3. The result of search engine A is better than that of search engine B, the order is better than that of B, and the DCG of A is higher than that of B, thus meeting the logic.
These 3 cases all demonstrate that the DCG results can be used as a criterion for evaluating the search engine results during the implementation of the present invention.
7) Sorting according to DCG results and summarizing evaluation results
And (4) sequencing the results obtained in the step (6) and analyzing the results in detail to obtain various output results, such as average DCG score ranking, total DCG score ranking, ranking of the number of the good or bad search results in all keywords and the like of all the results, and generating a report so as to compare and check the results visually.

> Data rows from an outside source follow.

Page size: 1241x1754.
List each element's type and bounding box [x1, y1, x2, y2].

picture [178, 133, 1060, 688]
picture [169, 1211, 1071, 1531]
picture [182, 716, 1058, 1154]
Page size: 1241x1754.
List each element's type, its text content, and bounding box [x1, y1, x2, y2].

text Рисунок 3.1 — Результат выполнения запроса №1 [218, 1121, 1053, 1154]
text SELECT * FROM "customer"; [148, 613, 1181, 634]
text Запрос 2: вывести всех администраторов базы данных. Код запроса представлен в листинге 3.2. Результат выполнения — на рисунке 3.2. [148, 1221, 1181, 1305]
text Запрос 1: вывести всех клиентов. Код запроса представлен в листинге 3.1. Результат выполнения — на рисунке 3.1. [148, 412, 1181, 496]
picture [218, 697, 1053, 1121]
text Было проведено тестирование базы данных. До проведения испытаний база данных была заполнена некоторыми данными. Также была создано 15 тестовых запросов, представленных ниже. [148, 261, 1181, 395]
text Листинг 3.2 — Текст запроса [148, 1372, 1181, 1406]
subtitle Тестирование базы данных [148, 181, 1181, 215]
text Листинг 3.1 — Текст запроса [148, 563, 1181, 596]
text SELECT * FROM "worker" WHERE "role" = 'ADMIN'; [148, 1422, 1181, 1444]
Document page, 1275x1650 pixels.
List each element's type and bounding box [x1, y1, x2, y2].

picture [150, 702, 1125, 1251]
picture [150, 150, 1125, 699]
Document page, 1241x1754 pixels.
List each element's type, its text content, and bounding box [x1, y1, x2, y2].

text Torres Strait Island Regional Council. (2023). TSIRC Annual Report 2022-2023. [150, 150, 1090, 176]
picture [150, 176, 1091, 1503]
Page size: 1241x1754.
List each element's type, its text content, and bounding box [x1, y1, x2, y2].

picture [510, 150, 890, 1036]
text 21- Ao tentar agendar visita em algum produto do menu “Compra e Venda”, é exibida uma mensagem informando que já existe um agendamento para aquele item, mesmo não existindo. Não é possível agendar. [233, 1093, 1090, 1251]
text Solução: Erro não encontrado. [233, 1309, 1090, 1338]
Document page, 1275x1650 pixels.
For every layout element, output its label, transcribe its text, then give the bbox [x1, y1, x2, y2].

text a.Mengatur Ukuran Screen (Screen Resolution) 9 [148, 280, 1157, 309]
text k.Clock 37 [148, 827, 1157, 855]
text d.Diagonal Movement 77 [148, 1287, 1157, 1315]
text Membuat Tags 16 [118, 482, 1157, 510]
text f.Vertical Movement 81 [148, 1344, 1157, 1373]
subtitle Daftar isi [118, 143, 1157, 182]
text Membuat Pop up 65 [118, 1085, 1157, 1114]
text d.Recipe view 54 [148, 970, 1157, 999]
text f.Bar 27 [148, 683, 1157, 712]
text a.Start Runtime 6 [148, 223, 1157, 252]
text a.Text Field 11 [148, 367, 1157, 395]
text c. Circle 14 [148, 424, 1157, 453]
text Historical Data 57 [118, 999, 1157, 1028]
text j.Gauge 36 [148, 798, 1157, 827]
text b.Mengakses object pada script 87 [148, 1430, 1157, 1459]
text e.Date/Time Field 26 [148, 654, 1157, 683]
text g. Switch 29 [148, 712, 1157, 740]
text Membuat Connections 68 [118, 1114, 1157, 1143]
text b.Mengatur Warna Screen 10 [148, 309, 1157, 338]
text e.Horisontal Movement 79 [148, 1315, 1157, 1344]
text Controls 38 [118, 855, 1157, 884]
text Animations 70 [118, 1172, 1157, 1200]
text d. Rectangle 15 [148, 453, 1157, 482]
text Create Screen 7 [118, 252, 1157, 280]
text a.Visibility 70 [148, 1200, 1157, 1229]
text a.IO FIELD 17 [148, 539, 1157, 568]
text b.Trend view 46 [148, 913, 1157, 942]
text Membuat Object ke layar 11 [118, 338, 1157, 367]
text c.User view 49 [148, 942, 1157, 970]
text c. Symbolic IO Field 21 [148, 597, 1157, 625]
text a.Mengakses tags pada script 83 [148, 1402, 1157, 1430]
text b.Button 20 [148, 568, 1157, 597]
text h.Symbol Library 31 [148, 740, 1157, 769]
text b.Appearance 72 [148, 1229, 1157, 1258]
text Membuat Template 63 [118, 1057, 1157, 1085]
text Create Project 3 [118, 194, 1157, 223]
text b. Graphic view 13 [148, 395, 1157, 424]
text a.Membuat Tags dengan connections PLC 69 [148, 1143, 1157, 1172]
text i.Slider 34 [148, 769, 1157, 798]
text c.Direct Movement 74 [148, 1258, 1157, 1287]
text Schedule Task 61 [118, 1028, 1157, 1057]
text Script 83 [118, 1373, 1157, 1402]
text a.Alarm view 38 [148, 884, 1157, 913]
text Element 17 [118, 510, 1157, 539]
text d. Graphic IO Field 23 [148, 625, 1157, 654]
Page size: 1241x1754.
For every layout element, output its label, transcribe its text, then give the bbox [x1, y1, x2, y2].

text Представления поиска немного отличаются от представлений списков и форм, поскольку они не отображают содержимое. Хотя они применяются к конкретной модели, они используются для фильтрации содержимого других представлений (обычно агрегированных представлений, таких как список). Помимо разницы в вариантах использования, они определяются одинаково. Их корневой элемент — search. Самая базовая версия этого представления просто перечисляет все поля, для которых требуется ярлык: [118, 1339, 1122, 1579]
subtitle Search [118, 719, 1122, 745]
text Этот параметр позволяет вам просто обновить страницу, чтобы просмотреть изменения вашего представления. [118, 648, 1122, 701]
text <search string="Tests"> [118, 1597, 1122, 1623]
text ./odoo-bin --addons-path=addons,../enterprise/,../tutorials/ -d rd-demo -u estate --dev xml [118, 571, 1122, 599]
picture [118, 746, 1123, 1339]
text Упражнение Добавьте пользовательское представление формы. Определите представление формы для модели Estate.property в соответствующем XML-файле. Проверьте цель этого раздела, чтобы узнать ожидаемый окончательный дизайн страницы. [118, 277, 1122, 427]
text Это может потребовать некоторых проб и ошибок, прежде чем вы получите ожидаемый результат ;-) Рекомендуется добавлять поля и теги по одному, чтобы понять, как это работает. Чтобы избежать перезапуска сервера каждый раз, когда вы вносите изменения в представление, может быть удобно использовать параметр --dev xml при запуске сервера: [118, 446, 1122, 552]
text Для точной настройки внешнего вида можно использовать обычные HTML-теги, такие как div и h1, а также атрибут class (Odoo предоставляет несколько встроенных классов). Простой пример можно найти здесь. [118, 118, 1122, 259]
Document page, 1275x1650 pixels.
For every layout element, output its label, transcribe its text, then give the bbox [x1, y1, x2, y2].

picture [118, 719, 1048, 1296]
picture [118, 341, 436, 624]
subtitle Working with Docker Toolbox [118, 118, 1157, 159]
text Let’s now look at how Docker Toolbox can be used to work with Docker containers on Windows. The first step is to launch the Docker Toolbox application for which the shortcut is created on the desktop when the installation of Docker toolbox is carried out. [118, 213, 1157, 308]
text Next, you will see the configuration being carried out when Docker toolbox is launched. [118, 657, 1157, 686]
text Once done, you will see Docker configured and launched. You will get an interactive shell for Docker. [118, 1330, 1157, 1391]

The method of the invention can simply and quickly obtain the evaluation result, and completely avoids a large amount of time and labor consumption brought by manual evaluation. The news search in the vertical search is used for testing, 3000 news hotwords, Baidu, dog, Zhongxie and Yahoo 4 search engines are selected (the evaluation target is not added to the problems of frequent shielding of Google and the like), each search engine selects 40 search results, and the evaluation time is about 2 hours (the bottleneck is web page capture); comparing the obtained result with the result of manual evaluation, the difference between the evaluation result of the invention and the result of manual evaluation is found to be within 5%.
Finally, it should be noted that: the above embodiments are only for illustrating the technical solutions of the present invention and not for limiting the same, and although the present invention is described in detail with reference to the above embodiments, those of ordinary skill in the art should understand that: modifications and equivalents may be made to the embodiments of the invention without departing from the spirit and scope of the invention, which is to be covered by the claims.